▶ O que fazer:
1 > Responda com base no texto sobre o novo disco do Bixiga 70:
(a) Qual é o nome do quarto disco da banda?
(b) Com culturas de quais lugares a banda teve conversas musicais?
(c) Em que está a beleza, segundo o texto?
2 > Reproduza fielmente o trecho do texto sobre o novo disco do Bixiga 70, começando em "Novo disco do" e seguindo até "Colômbia e Congo.".

▶ Trecho:
────────────────

Novo disco do Bixiga 70 expande pesquisa afrobrasileira para além dos chavões

Uma das bandas independentes mais inventivas e ativas nos circuitos nacional e estrangeiro, a big band instrumental Bixiga 70 lança seu quarto disco, “Quebra Cabeça”.

A união entre os integrantes do coletivo segue como peça fundamental na criação do disco. Nele, o grupo aprofunda e renova sua exploração do território de fusão da música instrumental africana, latina e brasileira em composições próprias. 

O álbum chega com sonoridade diferente, heterogênea e instigante, fruto de frequentes andanças da banda pelo mundo e de conversas musicais com culturas como as do Rajastão, Cabo Verde, Colômbia e Congo.

A beleza está na arte do encaixe e no cuidado na elaboração desses encontros sonoros.

Diferente do jogo em que o conjunto de peças forma uma só imagem, o quebra-cabeça do Bixiga 70 celebra o encontro harmonioso entre singularidades e diferenças com ousadia e sofisticação.

────────────────

▶ Trechos dos dados:

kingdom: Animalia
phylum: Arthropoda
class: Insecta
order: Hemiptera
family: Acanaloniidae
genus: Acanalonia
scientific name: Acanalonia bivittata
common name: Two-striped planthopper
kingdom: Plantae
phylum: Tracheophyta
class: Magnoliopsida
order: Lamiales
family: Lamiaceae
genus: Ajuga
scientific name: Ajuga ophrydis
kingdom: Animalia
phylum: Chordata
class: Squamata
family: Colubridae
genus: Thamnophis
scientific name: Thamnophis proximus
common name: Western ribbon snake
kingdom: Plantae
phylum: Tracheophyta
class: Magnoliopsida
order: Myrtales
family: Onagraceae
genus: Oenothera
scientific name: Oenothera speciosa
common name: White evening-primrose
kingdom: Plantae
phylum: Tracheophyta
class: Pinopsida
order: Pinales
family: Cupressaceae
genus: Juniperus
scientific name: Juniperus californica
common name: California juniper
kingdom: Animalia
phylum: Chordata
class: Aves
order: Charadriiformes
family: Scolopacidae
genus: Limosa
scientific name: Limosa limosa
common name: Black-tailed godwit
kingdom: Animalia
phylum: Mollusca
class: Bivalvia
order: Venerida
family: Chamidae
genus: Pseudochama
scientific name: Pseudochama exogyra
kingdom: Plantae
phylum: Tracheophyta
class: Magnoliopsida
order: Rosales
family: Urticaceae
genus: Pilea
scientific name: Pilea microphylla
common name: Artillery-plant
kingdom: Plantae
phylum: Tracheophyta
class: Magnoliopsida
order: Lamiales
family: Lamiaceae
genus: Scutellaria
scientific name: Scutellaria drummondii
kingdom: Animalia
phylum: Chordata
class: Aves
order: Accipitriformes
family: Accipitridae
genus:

────────────────

▶ Respostas:
1 >
(a) "Quebra Cabeça".
(b) Rajastão, Cabo Verde, Colômbia e Congo.
(c) Na arte do encaixe e no cuidado na elaboração desses encontros sonoros.

2 >
Novo disco do Bixiga 70 expande pesquisa afrobrasileira para além dos chavões

Uma das bandas independentes mais inventivas e ativas nos circuitos nacional e estrangeiro, a big band instrumental Bixiga 70 lança seu quarto disco, “Quebra Cabeça”.

A união entre os integrantes do coletivo segue como peça fundamental na criação do disco. Nele, o grupo aprofunda e renova sua exploração do território de fusão da música instrumental africana, latina e brasileira em composições próprias. 

O álbum chega com sonoridade diferente, heterogênea e instigante, fruto de frequentes andanças da banda pelo mundo e de conversas musicais com culturas como as do Rajastão, Cabo Verde, Colômbia e Congo.